Fine Lame – Raphaël : Si ça peut réveiller quelque chose chez les gens, voir réveiller les gens, au contraire, c’est très bien ! La positivité de l’époque a quelque chose d’un lénifiant anathème qui occulte pas mal d’enjeux de la difficulté de vivre. Il y a quelque chose de la joie retrouvée dans nos morceaux – mais c’est une joie grave, qui est issue tout à la fois du jour et des ténèbres, une posture de lucidité, de clairvoyance.
Ce qui nous est peut-être un peu plus propre en tant que groupe, c’est une façon de concevoir l’existence comme une lutte, comme un ardent combat, et si ça détonne dans une époque faite de slogans faciles, alors : tant mieux !
La Face B : Quel est votre rapport à la scène ?
Fine Lame – Raphaël : Il est essentiel. C’est avant tout là qu’est le moment de vérité, le moment de révélation d’une part, et le moment où les choses adviennent véritablement d’autre part. C’est aussi là où l’on se révèle réellement en tant que groupe, dans ce moment de partage, de communion.
Fine Lame – Mathias : Il y a ce rapport à la transe aussi, ce moment qui touche à la sortie de corps, dans une dimension cérémoniale.
Fine Lame – Raphaël : Il y a aussi cette idée d’une énergie brute qui prend, du rock en fait, et qui permet de délaisser le côté analytique des textes pour se laisser prendre par l’onde de choc de ce qui est en train de se passer sur scène.
La Face B : Pourquoi ce choix de proposer une écriture dans deux langues, le français et l’anglais ?
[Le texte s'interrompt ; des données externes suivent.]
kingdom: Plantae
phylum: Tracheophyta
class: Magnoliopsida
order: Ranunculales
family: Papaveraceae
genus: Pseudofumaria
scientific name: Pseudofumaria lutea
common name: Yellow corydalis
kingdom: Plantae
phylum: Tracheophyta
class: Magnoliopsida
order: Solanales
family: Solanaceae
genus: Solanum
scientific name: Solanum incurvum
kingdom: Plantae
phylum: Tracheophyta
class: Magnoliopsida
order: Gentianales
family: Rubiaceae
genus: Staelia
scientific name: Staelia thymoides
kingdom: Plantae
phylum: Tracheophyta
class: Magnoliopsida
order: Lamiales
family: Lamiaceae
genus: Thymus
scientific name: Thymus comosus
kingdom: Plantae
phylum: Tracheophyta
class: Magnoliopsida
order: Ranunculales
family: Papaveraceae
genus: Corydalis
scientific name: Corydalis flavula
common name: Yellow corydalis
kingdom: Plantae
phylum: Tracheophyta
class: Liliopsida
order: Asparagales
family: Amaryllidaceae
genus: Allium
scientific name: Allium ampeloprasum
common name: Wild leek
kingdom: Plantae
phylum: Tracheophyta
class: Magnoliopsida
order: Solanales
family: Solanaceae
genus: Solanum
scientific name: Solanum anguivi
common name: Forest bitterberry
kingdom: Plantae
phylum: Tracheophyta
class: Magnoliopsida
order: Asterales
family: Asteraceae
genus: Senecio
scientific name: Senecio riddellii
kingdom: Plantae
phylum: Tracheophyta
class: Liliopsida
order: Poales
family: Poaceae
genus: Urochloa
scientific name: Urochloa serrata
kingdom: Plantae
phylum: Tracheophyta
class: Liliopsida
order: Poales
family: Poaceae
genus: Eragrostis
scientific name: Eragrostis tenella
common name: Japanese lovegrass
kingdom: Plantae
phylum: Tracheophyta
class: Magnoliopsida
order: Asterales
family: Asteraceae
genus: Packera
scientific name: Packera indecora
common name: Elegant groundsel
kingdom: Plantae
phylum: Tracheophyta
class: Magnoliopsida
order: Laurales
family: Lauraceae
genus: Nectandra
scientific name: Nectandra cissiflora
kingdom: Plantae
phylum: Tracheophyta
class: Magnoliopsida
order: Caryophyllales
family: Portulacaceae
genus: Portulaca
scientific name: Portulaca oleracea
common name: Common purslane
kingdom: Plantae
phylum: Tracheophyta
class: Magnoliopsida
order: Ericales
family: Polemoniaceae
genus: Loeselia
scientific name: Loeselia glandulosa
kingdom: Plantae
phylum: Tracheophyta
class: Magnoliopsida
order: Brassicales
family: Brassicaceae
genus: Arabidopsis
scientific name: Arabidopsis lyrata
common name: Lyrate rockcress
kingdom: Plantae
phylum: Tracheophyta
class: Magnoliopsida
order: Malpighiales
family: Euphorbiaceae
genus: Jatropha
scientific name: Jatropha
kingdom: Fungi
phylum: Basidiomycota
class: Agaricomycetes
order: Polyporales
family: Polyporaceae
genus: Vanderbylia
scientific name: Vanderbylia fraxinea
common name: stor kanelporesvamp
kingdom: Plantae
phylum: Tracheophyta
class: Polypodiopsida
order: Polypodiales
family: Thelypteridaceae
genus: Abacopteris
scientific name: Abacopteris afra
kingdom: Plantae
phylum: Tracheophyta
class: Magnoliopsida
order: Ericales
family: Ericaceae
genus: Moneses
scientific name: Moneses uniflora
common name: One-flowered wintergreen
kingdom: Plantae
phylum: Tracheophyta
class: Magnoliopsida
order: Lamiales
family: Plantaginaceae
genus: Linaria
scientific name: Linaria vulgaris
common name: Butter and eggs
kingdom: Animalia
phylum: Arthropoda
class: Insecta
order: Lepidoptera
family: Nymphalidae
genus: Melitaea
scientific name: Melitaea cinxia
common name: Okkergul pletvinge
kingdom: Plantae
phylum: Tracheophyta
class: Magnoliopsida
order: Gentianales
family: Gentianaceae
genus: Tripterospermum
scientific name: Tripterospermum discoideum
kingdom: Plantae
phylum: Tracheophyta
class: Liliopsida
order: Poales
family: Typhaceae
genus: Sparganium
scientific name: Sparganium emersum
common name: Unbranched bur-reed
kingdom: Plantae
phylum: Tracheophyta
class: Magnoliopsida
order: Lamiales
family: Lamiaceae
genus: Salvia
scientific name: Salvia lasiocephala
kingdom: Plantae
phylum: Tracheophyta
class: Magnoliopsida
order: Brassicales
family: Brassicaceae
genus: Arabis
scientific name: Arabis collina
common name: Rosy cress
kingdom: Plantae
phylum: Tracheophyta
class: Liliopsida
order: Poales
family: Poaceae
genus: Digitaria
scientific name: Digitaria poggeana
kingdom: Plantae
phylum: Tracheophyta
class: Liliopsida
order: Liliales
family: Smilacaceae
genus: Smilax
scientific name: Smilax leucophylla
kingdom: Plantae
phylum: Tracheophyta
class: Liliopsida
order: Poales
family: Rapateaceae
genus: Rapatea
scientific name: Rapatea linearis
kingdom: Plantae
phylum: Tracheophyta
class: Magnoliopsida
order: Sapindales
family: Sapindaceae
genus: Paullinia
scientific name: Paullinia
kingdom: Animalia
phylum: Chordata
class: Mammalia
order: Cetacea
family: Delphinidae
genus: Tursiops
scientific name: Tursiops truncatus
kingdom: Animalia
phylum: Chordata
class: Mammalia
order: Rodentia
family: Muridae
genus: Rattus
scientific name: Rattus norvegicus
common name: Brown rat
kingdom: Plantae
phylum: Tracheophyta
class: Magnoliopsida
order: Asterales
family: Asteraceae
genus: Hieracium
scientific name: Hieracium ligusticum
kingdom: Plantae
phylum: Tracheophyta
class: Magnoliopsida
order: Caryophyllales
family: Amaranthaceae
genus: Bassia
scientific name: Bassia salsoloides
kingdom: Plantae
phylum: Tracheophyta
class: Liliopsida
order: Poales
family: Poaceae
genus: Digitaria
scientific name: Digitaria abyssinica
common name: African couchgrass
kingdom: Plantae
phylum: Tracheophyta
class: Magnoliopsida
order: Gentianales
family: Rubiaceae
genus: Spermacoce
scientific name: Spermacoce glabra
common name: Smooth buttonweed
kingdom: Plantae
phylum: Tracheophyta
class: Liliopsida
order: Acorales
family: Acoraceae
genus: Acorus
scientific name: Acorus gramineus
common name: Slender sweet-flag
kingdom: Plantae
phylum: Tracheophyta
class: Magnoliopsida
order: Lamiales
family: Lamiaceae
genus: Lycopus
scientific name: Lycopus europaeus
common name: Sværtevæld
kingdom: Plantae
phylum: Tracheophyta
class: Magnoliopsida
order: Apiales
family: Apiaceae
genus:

Fine Lame – Raphaël : Le français m’est très important, et ça a été une reconquête d’identité personnelle, le fait de réapprendre à écrire poétiquement en français – ce qui tranche d’ailleurs dans le paysage rock actuel où on a peu à peu perdu le français, et plus encore le français déclamatoire. Pour les morceaux en anglais, ils découlent de mes influences anglo-saxonnes avec des songwriters comme Leonard Cohen ou Bob Dylan – qu’on reprend d’ailleurs, dans le set – ou encore Patti Smith, et aussi Nick Cave pour sa manière de faire de la musique très sombre et très joyeuse en même temps… Toutes ces influences-là innervent le français, mais elles se font parfois tellement présentes qu’elles reconvoquent le besoin d’écrire en anglais – qui est une langue avec laquelle j’ai vraiment un rapport très fort, puisque je parlais à une époque plus facilement anglais que français. Ça permet un autre rapport sonore au mot.
La Face B : Un featuring souhaité avec..?
Fine Lame – Raphaël : Léo Ferré. Lou Reed. (Rires) Ou Thiéfaine.
La Face B : Une scène que vous voudriez absolument faire ?
Fine Lame – Mathias : La Coopérative de Mai, à Clermont ! Je trouve qu’ils ont un super sound system.
Fine Lame – Raphaël : Le rêve, c’est l’Élysée Montmartre, et le Transbordeur à Lyon !
La Face B : Et sinon, les projets pour l’année 2022 ?
Fine Lame – Raphaël : Déjà, la sortie de l’EP – un objet de 5 titres majoritairement en français, qui est prêt et qui paraîtra le 29 novembre. Avec un clip qui l’accompagne (NDLR : paru la semaine passée).. Et puis, on a aussi deux nouveaux morceaux qu’on vient de finaliser : Renverse le soleil sur la table, et Vivre comme on éclaterait.